Historicamente, o feminismo tem tentado desconstruir a complexa e perversa engrenagem sociopolítica que, invariavelmente, coloca as mulheres no lugar de objetos – quando não de mercadorias – e não de agentes, de sujeitos, de protagonistas de sua própria história. “Quando lançamos mão de um aplicativo na internet, com características de expansão, que são infinitas, e que faz, exatamente, a mesma coisa com os homens, ou seja, que os torna objetos de nossa avaliação, há algo muito equivocado.”
Para os mais experientes
Avaliadores de desempenho podem até ser novidade. Já o modelo de cruzar interesses para encontrar pessoas afins está consolidado. Sites de relacionamento como o Coroa Metade, focado no público com mais de 40 anos, existem há anos. Esse tipo de endereço eletrônico chega a representar 19% do tempo que usuários passam na internet, segundo dados da Experian Hitwise. O objetivo é o mesmo dos aplicativos, até o formato. O que muda é a mobilidade dos apps, que levaram a experiência para fora de casa.
A esteticista Régia Márcia de Souza, de 55 anos, entrou no primeiro site de relacionamento em 2003, logo depois de se separar. De lá até aqui já conheceu várias pessoas interessantes e chegou a namorar. Isso não muda a expectativa de conhecer alguém com a ajuda da tecnologia. Na próxima semana, quando faz aniversário, ela vai receber em Uberlândia, onde vive, a visita de Mário, que conheceu nesse ambiente dois meses atrás.

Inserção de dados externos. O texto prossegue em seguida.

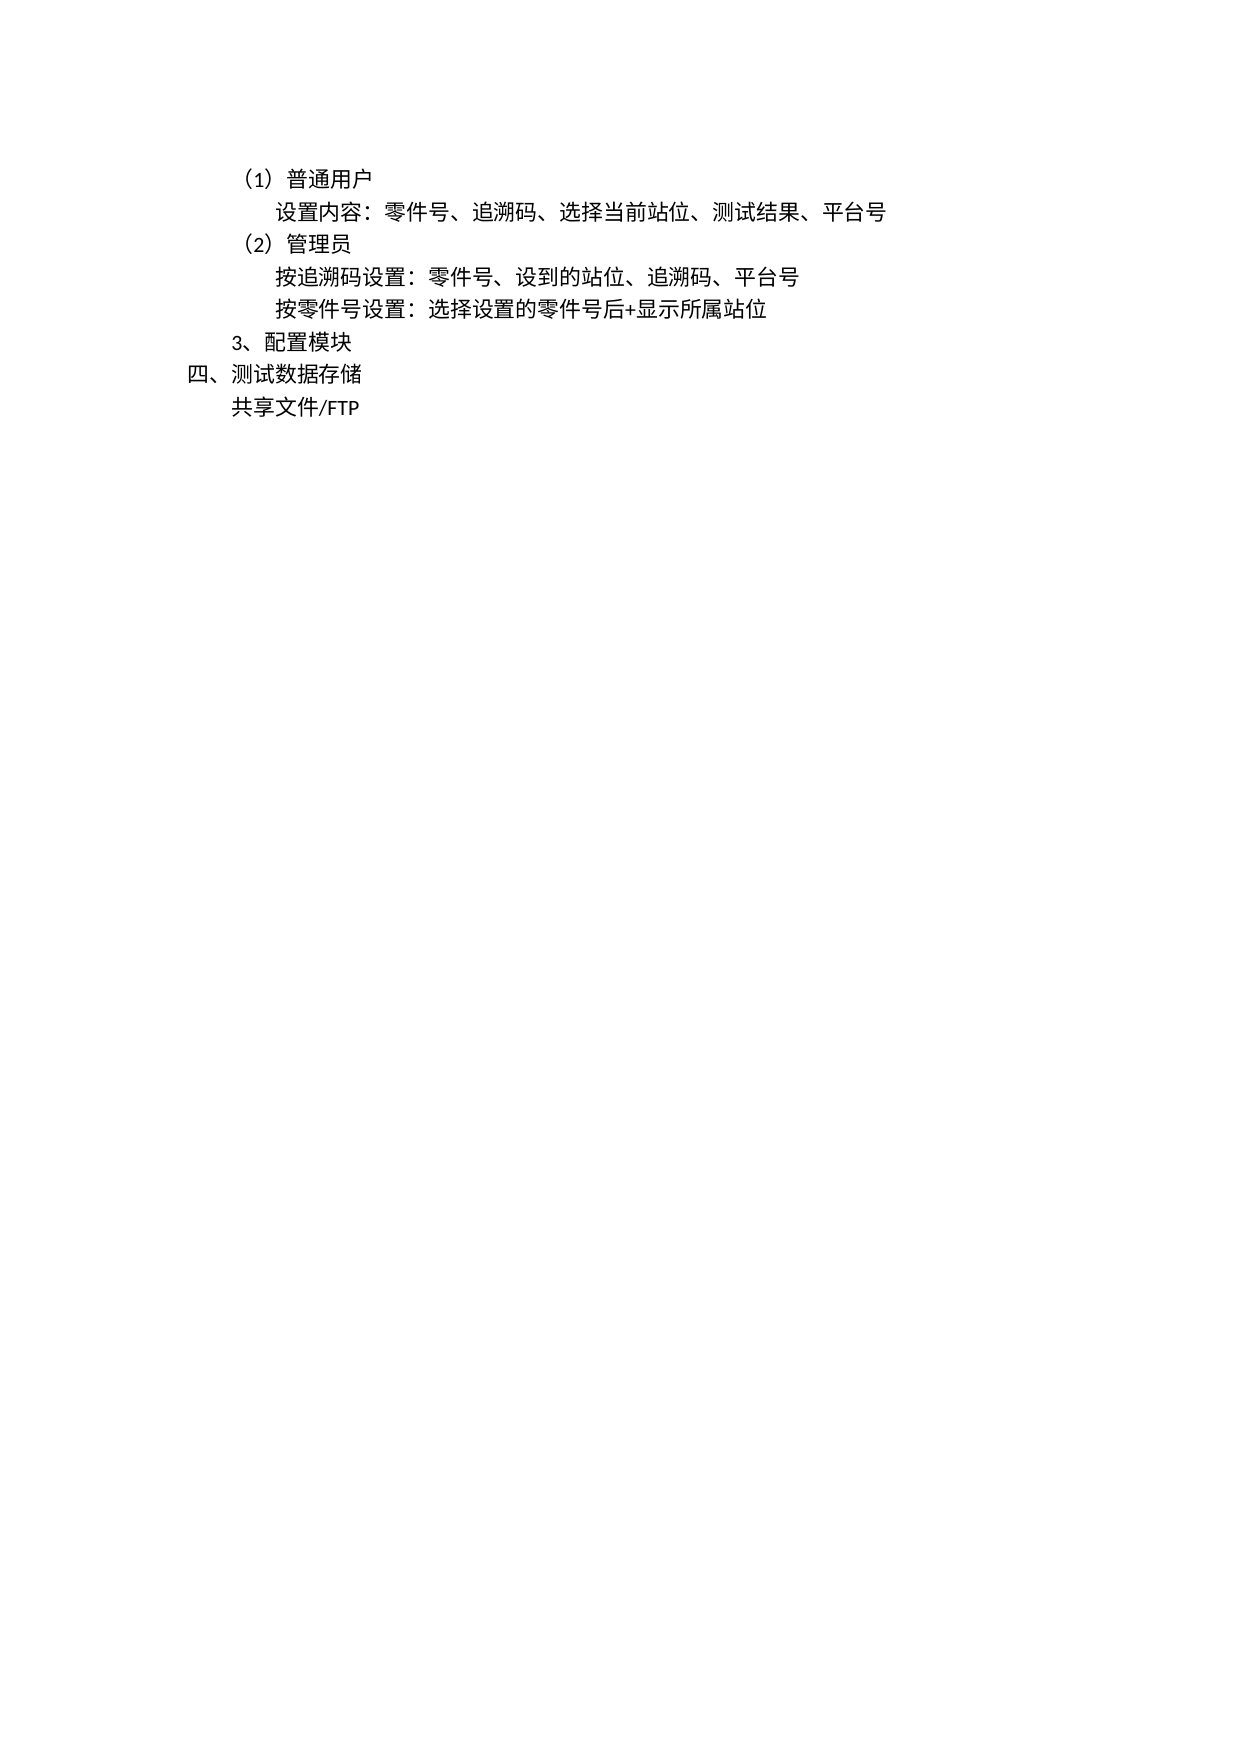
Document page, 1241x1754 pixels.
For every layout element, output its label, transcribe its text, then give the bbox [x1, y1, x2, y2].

“Gosto muito de entrar na internet e tenho pouco tempo para sair. O site facilitou para eu encontrar pessoas”, conta. Segundo o dealizador do Coroa Metade, Airton Gontow, o que facilita os encontros é a capacidade de buscar um companheiro ou companheira de acordo com as características que a pessoa deseja. E na onda dos aplicativos, ele acredita que a tendência é os dispositivos ficarem cada vez mais interativos. “Felizmente, hoje e no futuro, a melhor e mais importante ferramenta ainda é o ser humano. A internet é apenas uma maneira de aproximar as pessoas. Nada substitui o encontro real.”